Try it >>
Would you restate the listing word for word, with the images omitted?
***
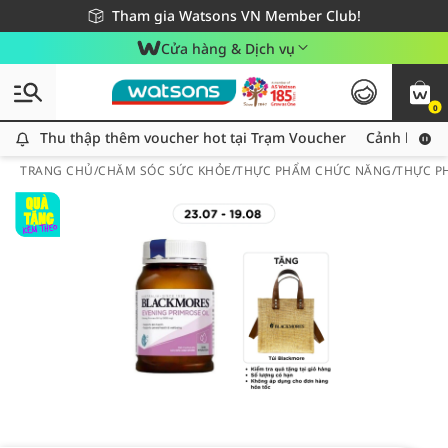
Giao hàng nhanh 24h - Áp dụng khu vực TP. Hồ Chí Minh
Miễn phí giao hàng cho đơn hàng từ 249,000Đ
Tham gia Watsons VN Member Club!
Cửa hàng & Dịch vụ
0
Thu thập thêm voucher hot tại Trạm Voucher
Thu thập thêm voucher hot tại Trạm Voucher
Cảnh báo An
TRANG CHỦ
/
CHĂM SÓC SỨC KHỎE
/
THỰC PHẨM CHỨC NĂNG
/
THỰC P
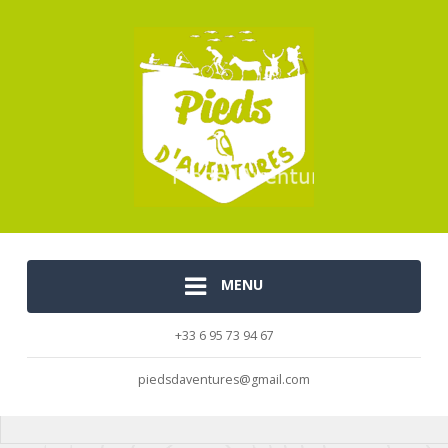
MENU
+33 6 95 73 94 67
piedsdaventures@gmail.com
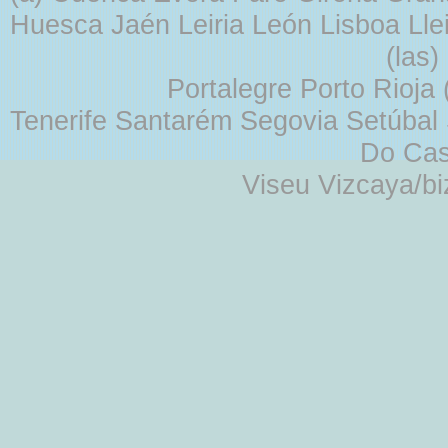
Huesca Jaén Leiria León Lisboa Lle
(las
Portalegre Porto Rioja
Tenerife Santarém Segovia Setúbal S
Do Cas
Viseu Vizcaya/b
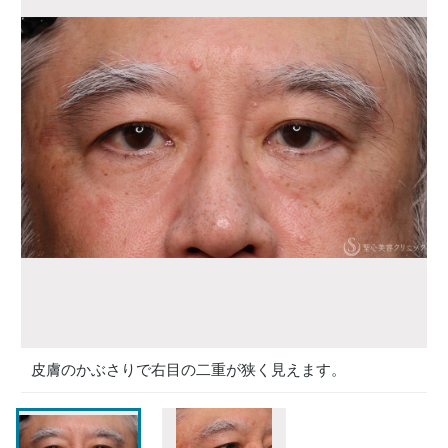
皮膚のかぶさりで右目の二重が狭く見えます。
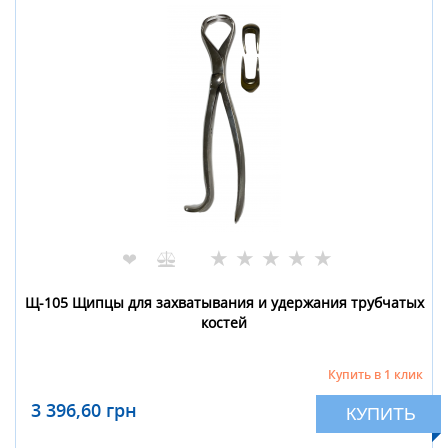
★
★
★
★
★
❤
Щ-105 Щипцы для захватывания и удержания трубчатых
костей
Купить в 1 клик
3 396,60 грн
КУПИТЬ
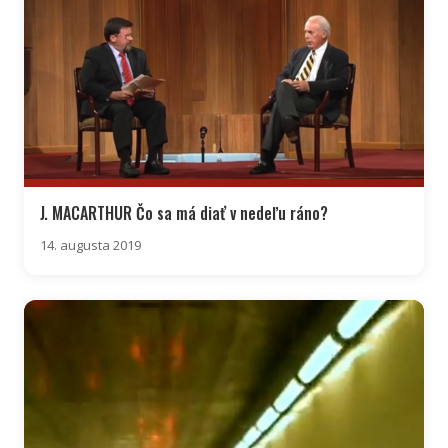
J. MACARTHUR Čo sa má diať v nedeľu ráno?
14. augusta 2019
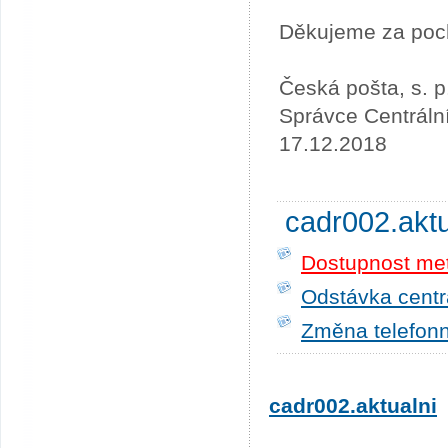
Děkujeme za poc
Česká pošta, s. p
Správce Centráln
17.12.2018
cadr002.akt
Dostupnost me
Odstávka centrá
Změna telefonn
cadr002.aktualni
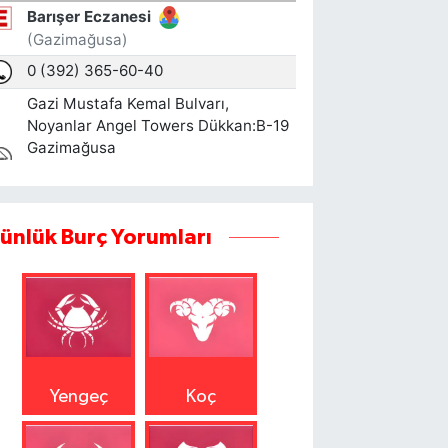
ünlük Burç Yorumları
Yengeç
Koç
***
Exercise result >>
Giao hàng nhanh 24h - Áp dụng khu vực TP. Hồ Chí Minh
Miễn phí giao hàng cho đơn hàng từ 249,000Đ
Tham gia Watsons VN Member Club!
Cửa hàng & Dịch vụ
0
Thu thập thêm voucher hot tại Trạm Voucher
Thu thập thêm voucher hot tại Trạm Voucher
Cảnh báo An
TRANG CHỦ
/
CHĂM SÓC SỨC KHỎE
/
THỰC PHẨM CHỨC NĂNG
/
THỰC P
MENU
+33 6 95 73 94 67
piedsdaventures@gmail.com
Huesca Jaén Leiria León Lisboa Lle
(las
Portalegre Porto Rioja
Tenerife Santarém Segovia Setúbal S
Do Cas
Viseu Vizcaya/b
皮膚のかぶさりで右目の二重が狭く見えます。
★
★
★
★
★
❤
Щ-105 Щипцы для захватывания и удержания трубчатых
костей
Купить в 1 клик
3 396,60 грн
КУПИТЬ
J. MACARTHUR Čo sa má diať v nedeľu ráno?
14. augusta 2019
Děkujeme za poc
Česká pošta, s. p
Správce Centráln
17.12.2018
cadr002.akt
Dostupnost me
Odstávka centrá
Změna telefonn
cadr002.aktualni
ünlük Burç Yorumları
Yengeç
Koç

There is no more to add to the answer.